La Loi Molac, protection des langues patrimoniales : https://www.youtube.com/watch?v=8-zYznbKbJ8

Le 8 avril 2021, l’Assemblée nationale a définitivement adopté (sans modification) la proposition de loi par 247 voix pour, 76 voix contre et 19 absentions. Le texte avait été déposé le 30 décembre 2019 par le député Paul Molac et plusieurs de ses collègues. Il avait été adopté en première lecture, avec modifications, par l’Assemblée nationale le 13 février 2020, puis par le Sénat le 10 décembre 2020.

Edito de sur Mariane Publié le 15/04/2021, extrait : “Ce qui fragilise la langue française, ce ne sont pas les langues qui portent l’histoire de ce pays mais la déferlante effroyable de l’uniformisation culturelle induite par la globalisation.”

Mathieu Bares, enseignant d’Occitan à Luchon :

Cette loi est un vrai signe d’espoir pour toutes les langues régionales. C’est enfin une reconnaissance officielle de la part de l’Etat. Cette loi va permettre la mise en valeur de la langue dans plusieurs domaines : le patrimoine, le domaine public et l’enseignement.

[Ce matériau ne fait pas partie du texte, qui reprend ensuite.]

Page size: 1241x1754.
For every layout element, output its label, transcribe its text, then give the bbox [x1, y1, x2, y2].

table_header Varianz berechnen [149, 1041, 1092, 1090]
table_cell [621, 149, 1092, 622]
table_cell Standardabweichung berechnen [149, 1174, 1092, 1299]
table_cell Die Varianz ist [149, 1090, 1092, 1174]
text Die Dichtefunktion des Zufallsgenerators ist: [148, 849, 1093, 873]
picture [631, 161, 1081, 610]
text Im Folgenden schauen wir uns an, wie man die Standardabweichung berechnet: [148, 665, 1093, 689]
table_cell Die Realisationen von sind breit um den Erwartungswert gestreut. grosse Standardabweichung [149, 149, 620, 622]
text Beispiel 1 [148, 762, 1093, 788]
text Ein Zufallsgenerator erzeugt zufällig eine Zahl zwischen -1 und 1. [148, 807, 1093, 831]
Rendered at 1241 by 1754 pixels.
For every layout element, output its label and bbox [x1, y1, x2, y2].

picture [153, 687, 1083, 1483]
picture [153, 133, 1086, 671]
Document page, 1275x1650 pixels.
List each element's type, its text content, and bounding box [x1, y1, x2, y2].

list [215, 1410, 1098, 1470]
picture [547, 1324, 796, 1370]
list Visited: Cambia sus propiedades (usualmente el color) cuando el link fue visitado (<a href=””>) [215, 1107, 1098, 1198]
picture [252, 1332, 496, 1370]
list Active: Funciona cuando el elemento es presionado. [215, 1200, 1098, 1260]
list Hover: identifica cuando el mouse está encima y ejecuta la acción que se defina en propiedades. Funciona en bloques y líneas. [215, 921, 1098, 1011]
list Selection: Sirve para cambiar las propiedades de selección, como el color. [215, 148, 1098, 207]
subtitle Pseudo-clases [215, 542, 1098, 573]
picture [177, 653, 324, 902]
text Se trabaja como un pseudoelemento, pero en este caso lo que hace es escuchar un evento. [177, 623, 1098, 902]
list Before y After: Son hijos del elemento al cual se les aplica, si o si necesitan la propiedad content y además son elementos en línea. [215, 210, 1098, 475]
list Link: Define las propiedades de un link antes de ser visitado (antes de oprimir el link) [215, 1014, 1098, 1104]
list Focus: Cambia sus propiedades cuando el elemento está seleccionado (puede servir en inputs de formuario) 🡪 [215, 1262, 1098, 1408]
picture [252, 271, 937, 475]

  • Les langues régionales, si longtemps dénigrées (caractérisées péjorativement de “patois”, de langage des bêtes,…), vont ainsi avoir une reconnaissance officielle comme “patrimoine linguistique”. Chez nous, par exemple, tant de noms de familles, de noms de maisons, de villages, de quartiers, etc. sont en occitan gascon. Oublier notre langue, signifierait oublier la signification de ces noms, et donc renier entièrement nos origines et l’histoire de notre territoire.
  • Ainsi, dans le domaine public, il sera plus facile de valoriser un affichage bilingue français-gascon pour garder la trace de notre identité.
  • Quant à l’enseignement, jusqu’à présent, il existait seulement les Calandretas (écoles associatives privées) qui pouvaient développer un enseignement immersif en langue d’oc (Ikastola au Pays-Basque, écoles Diwan en Bretagne,…). Dans les écoles publiques, ce n’était pas possible d’avoir mieux que des écoles bilingues (50% français, 50% occitan), comme nous avons à Luchon depuis maintenant 4 ans.  Grâce à la loi Molac, le système immersif sera désormais autorisé dans les établissements publics qui le souhaitent.

Un enseignement immersif signifie que jusqu’à l’âge de 5 ans, tous les enseignements sont dispensés dans la langue régionale, comme chez nos voisins aranais. A l’âge de 5 ans, on y intègre peu à peu le français, nos voisins aranais y intègrent l’espagnol. Puis dès l’âge de 7 ans, une troisième langue entre en jeu. Les scientifiques et chercheurs se sont aperçus que les enfants bénéficiant d’un tel enseignement avaient des facilités dans les langues, notamment en français, et de meilleurs résultats dans les matières scientifiques.”

C’est très bien d’avoir une loi qui officialise l’utilisation des langues régionales, mais le travail de fond reste le même. A chacun de prendre conscience des richesses de notre territoire, de vivre sa région avec ses mots, son histoire, sa culture,… Tout en étant citoyen du monde et citoyen français, à chacun de se reconnaitre dans sa région et d’être conscient ou inconscient de ce qu’il est.